According to the suit, Amazon's loss-leading pricing for ebooks, designed to drive sales of its Kindle e-reader device, may have led to consumers having an established expectation of low ebook pricing. Allegedly, Apple and the major publishers named in the suit have colluded to raise ebook prices significantly over Amazon's lower prices under the so-called agency model.
Under the agency model, ebooks are sold directly to consumers (rather than being sold to retailers as under the old model), with retailers splitting revenues from sales. In the case of Apple's iBookstore, Apple's cut is the same as for most of its other online services: 30 percent.
The suit alleges that Apple's pushing of the agency model has meant that competitors like Amazon are now unable to price ebooks lower than Apple's set prices, which has resulted in driving the price of ebooks higher than ever before -- in some cases, electronic media is more expensive than traditional printed copies. We've looked at iBookstore pricing before, but the situation in 2010 didn't seem to reflect what's described in this suit. The price of ebooks certainly isn't higher than the cost of printed copies in many non-US countries, either; in New Zealand, I could buy three ebooks off the US iBookstore for the cost of one trade paperback from a brick-and-mortar retailer. That pricing situation is the same or worse in the UK and Australia.
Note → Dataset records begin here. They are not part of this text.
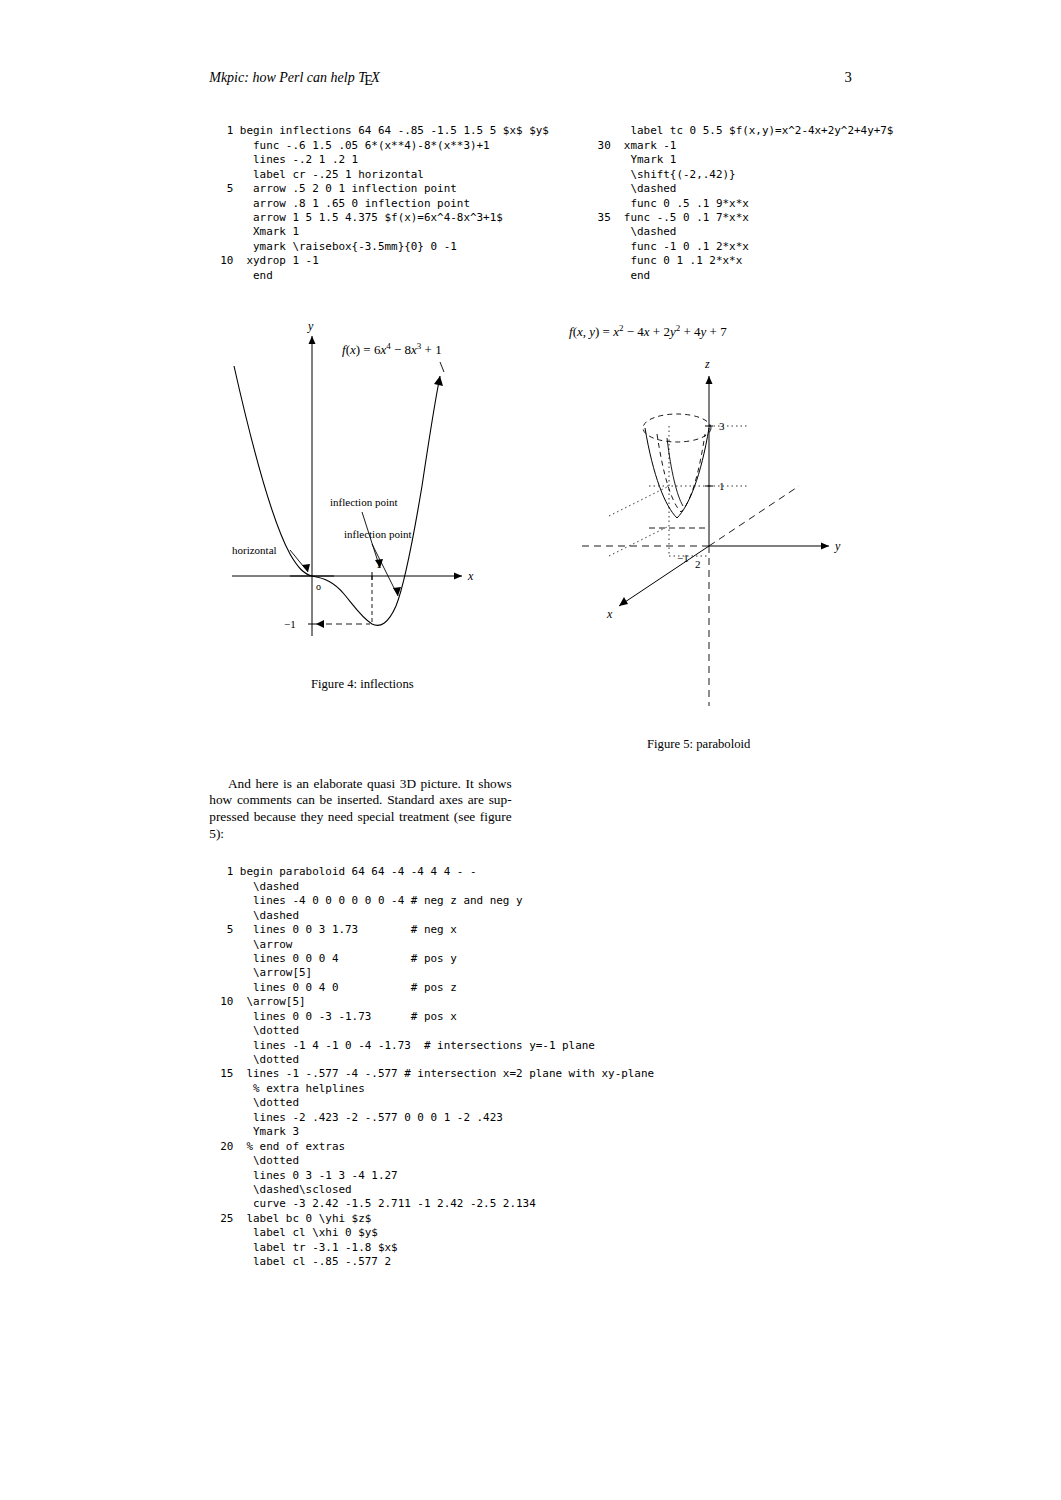Mkpic: how Perl can help TEX
3
1begin inflections 64 64 -.85 -1.5 1.5 5 $x$ $y$
  func -.6 1.5 .05 6*(x**4)-8*(x**3)+1
  lines -.2 1 .2 1
  label cr -.25 1 horizontal
5  arrow .5 2 0 1 inflection point
  arrow .8 1 .65 0 inflection point
  arrow 1 5 1.5 4.375 $f(x)=6x^4-8x^3+1$
  Xmark 1
  ymark \raisebox{-3.5mm}{0} 0 -1
10 xydrop 1 -1
  end
  label tc 0 5.5 $f(x,y)=x^2-4x+2y^2+4y+7$
30 xmark -1
  Ymark 1
  \shift{(-2,.42)}
  \dashed
  func 0 .5 .1 9*x*x
35 func -.5 0 .1 7*x*x
  \dashed
  func -1 0 .1 2*x*x
  func 0 1 .1 2*x*x
  end
x y o f(x) = 6x4 − 8x3 + 1 inflection point inflection point horizontal 1 −1
Figure 4: inflections
f(x, y) = x2 − 4x + 2y2 + 4y + 7 z y x 3 1 −1 2
Figure 5: paraboloid
And here is an elaborate quasi 3D picture. It shows how comments can be inserted. Standard axes are suppressed because they need special treatment (see figure 5):
1begin paraboloid 64 64 -4 -4 4 4 - -
  \dashed
  lines -4 0 0 0 0 0 0 -4 # neg z and neg y
  \dashed
5  lines 0 0 3 1.73        # neg x
  \arrow
  lines 0 0 0 4           # pos y
  \arrow[5]
  lines 0 0 4 0           # pos z
10 \arrow[5]
  lines 0 0 -3 -1.73      # pos x
  \dotted
  lines -1 4 -1 0 -4 -1.73  # intersections y=-1 plane
  \dotted
15 lines -1 -.577 -4 -.577 # intersection x=2 plane with xy-plane
  % extra helplines
  \dotted
  lines -2 .423 -2 -.577 0 0 0 1 -2 .423
  Ymark 3
20 % end of extras
  \dotted
  lines 0 3 -1 3 -4 1.27
  \dashed\sclosed
  curve -3 2.42 -1.5 2.711 -1 2.42 -2.5 2.134
25 label bc 0 \yhi $z$
  label cl \xhi 0 $y$
  label tr -3.1 -1.8 $x$
  label cl -.85 -.577 2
According to Hagens Berman, "The lawsuit seeks damages for the purchase of e-books, an injunction against pricing e-books with the agency model and forfeiture of the illegal profits received by the defendants as a result of their anticompetitive conduct, which could total tens of millions of dollars." Well, good luck with that; from what we've been seeing so far, the iBookstore hasn't exactly been a smashing success.